Data excerpts:
◇ ◇ ◇ ◇ ◇ ◇ ◇

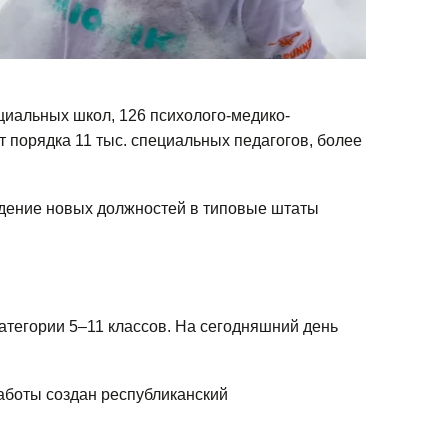
циальных школ, 126 психолого-медико-
 порядка 11 тыс. специальных педагогов, более
дение новых должностей в типовые штаты
атегории 5–11 классов. На сегодняшний день
аботы создан республиканский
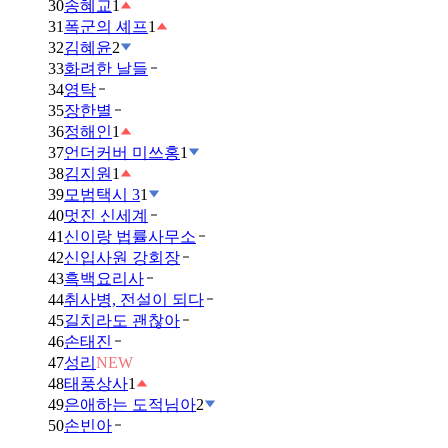
30
송혜교
1
31
폭군의 셰프
1
32
김혜윤
2
33
화려한 날들
34
영탁
35
장한별
36
정해인
1
37
언더커버 미쓰홍
1
38
김지원
1
39
모범택시 3
1
40
멋진 신세계
41
신이랑 법률사무소
42
신입사원 강회장
43
흑백요리사
44
취사병, 전설이 되다
45
길치라도 괜찮아
46
손태진
47
성리
NEW
48
태풍상사
1
49
은애하는 도적님아
2
50
손빈아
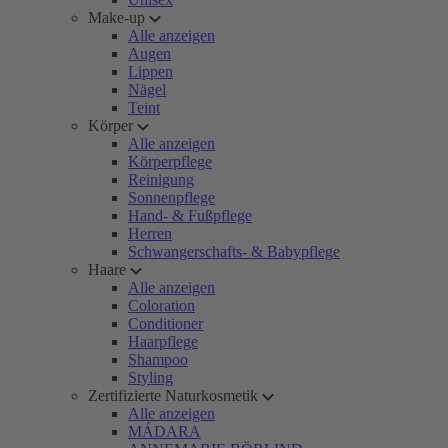
Make-up
Alle anzeigen
Augen
Lippen
Nägel
Teint
Körper
Alle anzeigen
Körperpflege
Reinigung
Sonnenpflege
Hand- & Fußpflege
Herren
Schwangerschafts- & Babypflege
Haare
Alle anzeigen
Coloration
Conditioner
Haarpflege
Shampoo
Styling
Zertifizierte Naturkosmetik
Alle anzeigen
MÁDARA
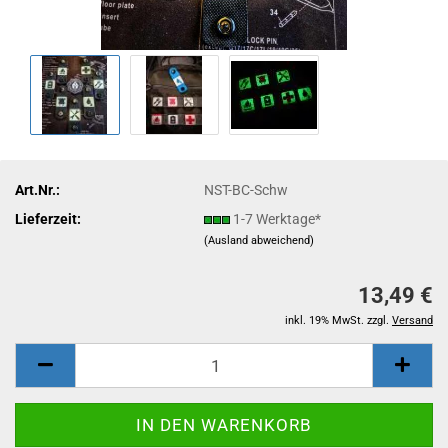
Art.Nr.:
NST-BC-Schw
Lieferzeit:
1-7 Werktage*
(Ausland abweichend)
13,49 €
inkl. 19% MwSt. zzgl.
Versand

◇ ◇ ◇ ◇ ◇ ◇ ◇

:: EXERCISE BRIEF ::
Give back each line above exactly, with pictures dropped.

:: FINISHED EXERCISE ::
циальных школ, 126 психолого-медико-
 порядка 11 тыс. специальных педагогов, более
дение новых должностей в типовые штаты
атегории 5–11 классов. На сегодняшний день
аботы создан республиканский
30
송혜교
1
31
폭군의 셰프
1
32
김혜윤
2
33
화려한 날들
34
영탁
35
장한별
36
정해인
1
37
언더커버 미쓰홍
1
38
김지원
1
39
모범택시 3
1
40
멋진 신세계
41
신이랑 법률사무소
42
신입사원 강회장
43
흑백요리사
44
취사병, 전설이 되다
45
길치라도 괜찮아
46
손태진
47
성리
NEW
48
태풍상사
1
49
은애하는 도적님아
2
50
손빈아
Make-up
Alle anzeigen
Augen
Lippen
Nägel
Teint
Körper
Alle anzeigen
Körperpflege
Reinigung
Sonnenpflege
Hand- & Fußpflege
Herren
Schwangerschafts- & Babypflege
Haare
Alle anzeigen
Coloration
Conditioner
Haarpflege
Shampoo
Styling
Zertifizierte Naturkosmetik
Alle anzeigen
MÁDARA
Art.Nr.:
NST-BC-Schw
Lieferzeit:
1-7 Werktage*
(Ausland abweichend)
13,49 €
inkl. 19% MwSt. zzgl.
Versand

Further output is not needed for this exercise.